To-do item a: In the InstCombine change description, what does the ballot condition cmp get replaced with?

Selected extract:

This optimization adds pattern matching in InstCombine's visitCallInst for llvm.assume intrinsics to detect:

assume(icmp eq (ballot(cmp), -1)) patterns
Both i32 and i64 ballot variants (@llvm.amdgcn.ballot.i32 and @llvm.amdgcn.ballot.i64)

When detected, it:

Replaces the ballot condition cmp with ConstantInt::getTrue()
Simplifies the assumption to always true
Enables subsequent passes (like SimplifyCFG) to eliminate dead branches

Example Transformation

Before:

%cmp = icmp eq i32 %x, 0
%ballot = call i64 @<!-- -->llvm.amdgcn.ballot.i64(i1 %cmp)
%uniform = icmp eq i64 %ballot, -1
call void @<!-- -->llvm.assume(i1 %uniform)

After InstCombine:

br i1 true, label %then, label %else

After SimplifyCFG:

; Direct branch to %then, %else eliminated

Full diff: https://github.com/llvm/llvm-project/pull/160670.diff

2 Files Affected:

(modified) llvm/lib/Transforms/InstCombine/InstCombineCalls.cpp (+33)
(added) llvm/test/Transforms/InstCombine/amdgpu-assume-ballot-uniform.ll (+108)

Given records:
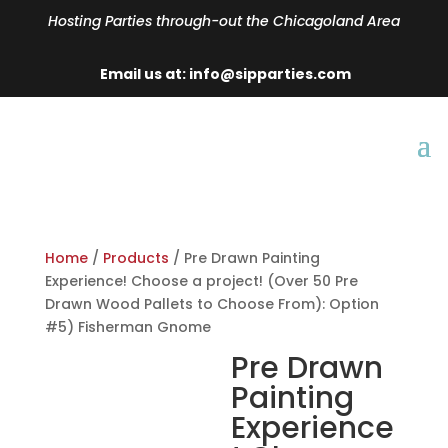
Hosting Parties through-out the Chicagoland Area
Email us at: info@sipparties.com
Home
/
Products
/ Pre Drawn Painting
Experience! Choose a project! (Over 50 Pre
Drawn Wood Pallets to Choose From): Option
#5) Fisherman Gnome
Pre Drawn
Painting
Experience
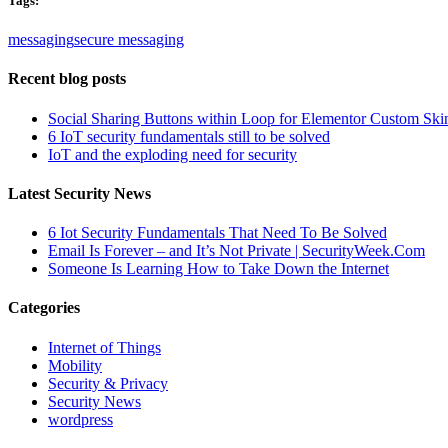
Tags:
messaging
secure messaging
Recent blog posts
Social Sharing Buttons within Loop for Elementor Custom Ski
6 IoT security fundamentals still to be solved
IoT and the exploding need for security
Latest Security News
6 Iot Security Fundamentals That Need To Be Solved
Email Is Forever – and It’s Not Private | SecurityWeek.Com
Someone Is Learning How to Take Down the Internet
Categories
Internet of Things
Mobility
Security & Privacy
Security News
wordpress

To-do item b: Copy all of the rows above word for word, without the pictures.

Written response a: ConstantInt::getTrue()

Written response b:
Hosting Parties through-out the Chicagoland Area
Email us at: info@sipparties.com
Home
/
Products
/ Pre Drawn Painting
Experience! Choose a project! (Over 50 Pre
Drawn Wood Pallets to Choose From): Option
#5) Fisherman Gnome
Pre Drawn
Painting
Experience
Tags:
messaging
secure messaging
Recent blog posts
Social Sharing Buttons within Loop for Elementor Custom Ski
6 IoT security fundamentals still to be solved
IoT and the exploding need for security
Latest Security News
6 Iot Security Fundamentals That Need To Be Solved
Email Is Forever – and It’s Not Private | SecurityWeek.Com
Someone Is Learning How to Take Down the Internet
Categories
Internet of Things
Mobility
Security & Privacy
Security News
wordpress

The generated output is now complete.